Addressing Discrepancies
Benchmarking is only useful if the results are actionable. After determining the effectiveness of controls, discrepancies must be reviewed and addressed. This requires formal discussions with stakeholders across the organisation to reconcile differences between expectations, requirements, and “operational reality”.
Discrepancies highlight the gap between how a control is designed and how it actually performs in practice.
Discrepancies usually stem from:
- Improper or incomplete implementation.
- Insufficient communication or training.
- Shifts in the threat landscape or business environment.
- Lack of supporting processes or resources.
These discrepancies and are a major topic in itself that will be best addresses as a separate article examining these in a detailed and practical expansion for each discrepancy type with root causes, detection signals, remediation actions, and short examples. Take a moment to learn more here.

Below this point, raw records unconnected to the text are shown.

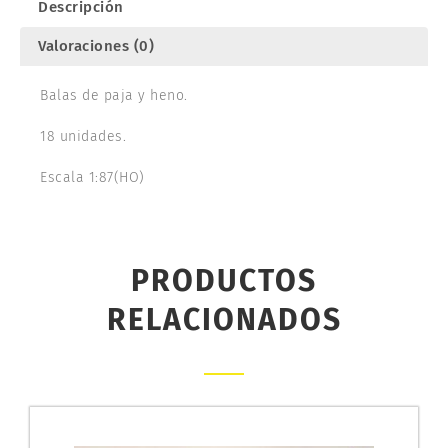
Descripción
Valoraciones (0)
Balas de paja y heno.
18 unidades.
Escala 1:87(HO)
PRODUCTOS
RELACIONADOS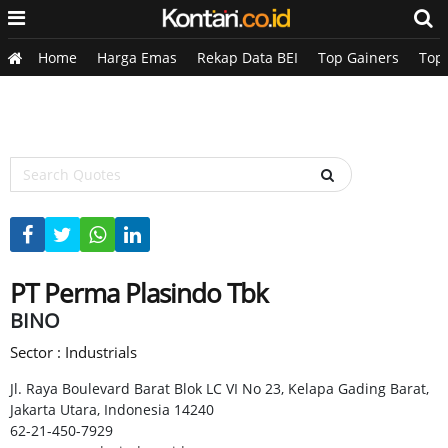
Home
Harga Emas
Rekap Data BEI
Top Gainers
Top
PT Perma Plasindo Tbk
BINO
Sector : Industrials
Jl. Raya Boulevard Barat Blok LC VI No 23, Kelapa Gading Barat,
Jakarta Utara, Indonesia 14240
62-21-450-7929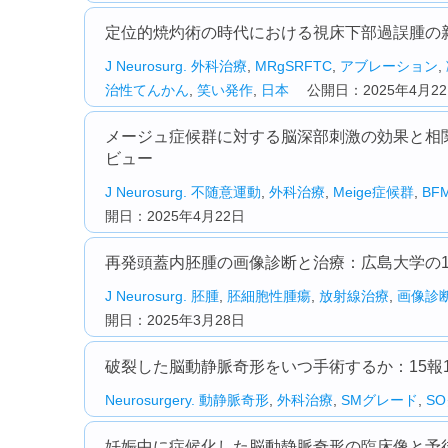
定位的焼灼術の時代における視床下部過誤腫の新
J Neurosurg.
外科治療
,
MRgSRFTC
,
アブレーション
,
治性てんかん
,
笑い発作
,
日本
公開日：2025年4月2
メージュ症候群に対する脳深部刺激の効果と相関
ビュー
J Neurosurg.
不随意運動
,
外科治療
,
Meige症候群
,
BF
開日：2025年4月22日
再発頭蓋内胚腫の画像診断と治療：広島大学の1
J Neurosurg.
胚腫
,
胚細胞性腫瘍
,
放射線治療
,
画像診
開日：2025年3月28日
破裂した脳動静脈奇形をいつ手術するか：15報1
Neurosurgery.
動静脈奇形
,
外科治療
,
SMグレード
,
S
妊娠中に症候化した脳動静脈奇形の臨床像と予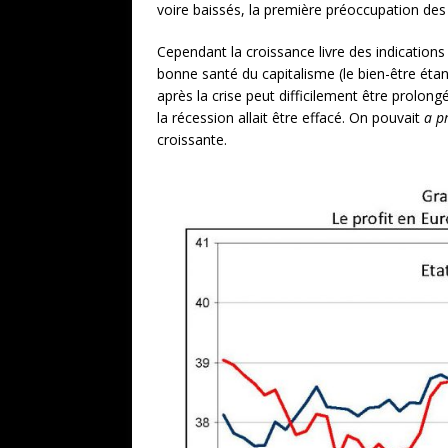
voire baissés, la première préoccupation de
Cependant la croissance livre des indications as
bonne santé du capitalisme (le bien-être étant
après la crise peut difficilement être prolon
la récession allait être effacé. On pouvait
a p
croissante.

Determining causes and acting on them creates benchmarks to improvement. Addressing the four discrepancy types above with detection, prioritisation, and measurable remediation closes gaps faster and raises overall control effectiveness.
By systematically identifying, documenting, and addressing these discrepancies, organisations create a roadmap for control improvement. These discussions also add to accountability, ensuring that responsibility for remediation is clearly assigned and tracked over time.
Actioning Remediation and Measuring Progress
This cycles the understanding and addressing discrepancies in control implementations, measuring effectiveness against the threat risk assessment (TRA..again) and benchmarking back on itself in a continuous improvement in remediation and remeasuring the effectiveness….and so on and on.
Turning a benchmark into an improvement requires a clear, repeatable process. A practical remediation checklist can guide the process:
- Record the discrepancy and assign a clear owner.
- Perform a root-cause analysis to determine the underlying issues.
- Apply an immediate risk mitigation or a temporary fix.
- Implement a durable solution, which could be a configuration change, automation, training, or a process update.
- Validate the fix with targeted tests and audits.
- Update documentation and relevant registers.
- Track closure metrics to measure success and schedule follow-up reviews.
Determining control effectiveness is not a one-time activity but an ongoing cycle within a mature cybersecurity program. Through benchmarking and structured remediation, security controls are continuously tested, validated, and refined. Using models such as the Essential Eight, NIST CSF, and ISO/IEC 27002, organisations can measure not only whether controls exist but ALSO how well they function and improve over time. This ensures defences remain aligned with business objectives, risk appetite, and evolving threats. The result is a dynamic defence posture where controls are not just theoretical safeguards but practical, reliable controls that strengthen resilience across the organisation.